Y a-t-il un profil type de l’homme incestueux ?

« Le profil est celui de Monsieur tout le monde. Tant d’hommes peuvent devenir les auteurs d’agressions sexuelles sur des enfants : pas moins de 4 %, 1 homme sur 25, est susceptible de passer à l’acte et d’agresser sexuellement un enfant ! Il faut se rendre compte de cela ! Cela n’est pas dû au caractère d’un homme ; l’inceste et la pédophilie sont des phénomènes culturels et systémiques qui disent le pouvoir des hommes.

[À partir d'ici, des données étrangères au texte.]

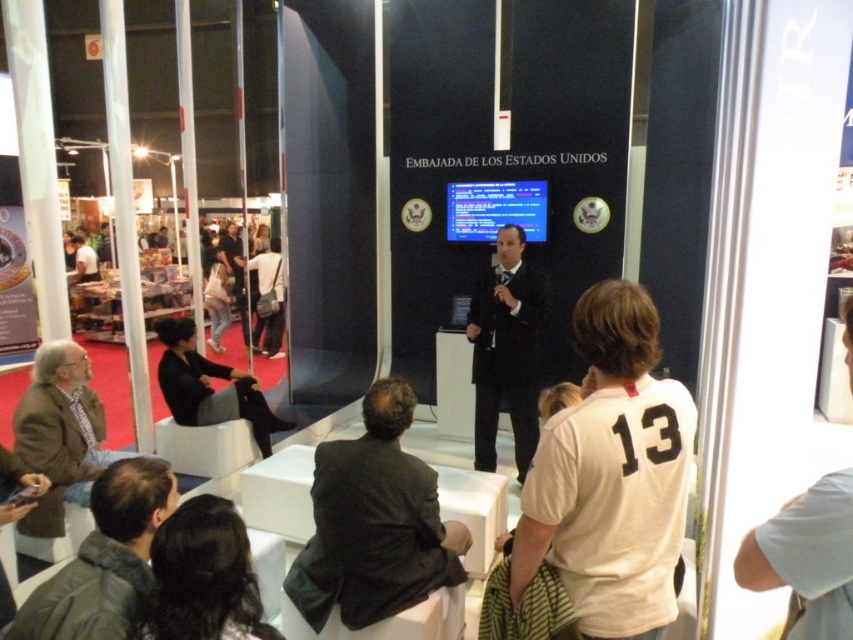
You are organizing a photo shoot in the event space and need to position a camera 5 meters away from the dark green jacket at lower left. Can the camera be placed near the dark gray fabric bag at center without exceeding the 5 meter distance?

The dark green jacket at lower left and dark gray fabric bag at center are 6.80 meters apart. Since the required distance for the camera is 5 meters, placing it near the dark gray fabric bag would exceed the 5 meter limit. Choose a closer spot instead.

Sans doute l’affaire Duhamel est-elle la première d’une longue liste. Ce drame va sans doute donner envie à d’autres de parler. Les langues vont se délier. »

Camille Kouchner a parlé de ce drame à sa famille seulement en 2008 et le rend public aujourd’hui. Pourquoi ce long silence ?

« L’omertà est la règle en la matière. Je l’expliquerais par deux éléments. D’abord on a longtemps cru que les enfants victimes d’agressions sexuelles ne gardaient pas de séquelles psychologiques et qu’ils pouvaient se reconstruire. On sait aujourd’hui qu’ils en gardent toute leur vie et que ces victimes sont surreprésentées parmi les personnes souffrant de toxicomanie, d’alcoolisme et les suicidaires. Un autre élément explique ce règne du silence ; l’importance de la famille. On préfère qu’une victime se taise plutôt qu’une famille explose. »

Vous avez publié un ouvrage bouleversant « La loi des pères » (éd Du Rocher) dans lequel vous expliquez l’importance de la pédophilie et de l’inceste et montrez l’aveuglement de la justice et de la société. Vous expliquez que l’inceste et la pédophilie sont liés à la société patriarcale.

« L’inceste et la pédophilie ne sont pas des faits divers ou des actes perpétrés par des monstres isolés mais ils sont des faits sociaux, qui s’inscrivent dans notre culture patriarcale. Notre culture est basée sur deux règles. La première est le primat de l’aîné sur le cadet et donc des parents sur les enfants ; la seconde est la domination des hommes sur les femmes. Si vous combinez ces deux règles, vous comprenez l’importance du père. L’agression sexuelle d’un enfant matérialise ce pouvoir paternel.

L’inceste et la pédophilie sont les résultantes du droit archaïque des hommes qui existe toujours dans les sociétés les plus modernes. Encore aujourd’hui l’homme est dans le groupe social dominant. Le pouvoir reste masculin et vertical. Le père reste une figure symbolique dans les mondes politique, religieux, économique, juridique. Les mots disent toujours cette importance du paternel ; on parle en politique de « père fondateur de la nation », de « père de la nation ». Au curé, on s’adresse en disant « mon père ». « Patron » comme « pape » sont d’autres mots qui font référence au père.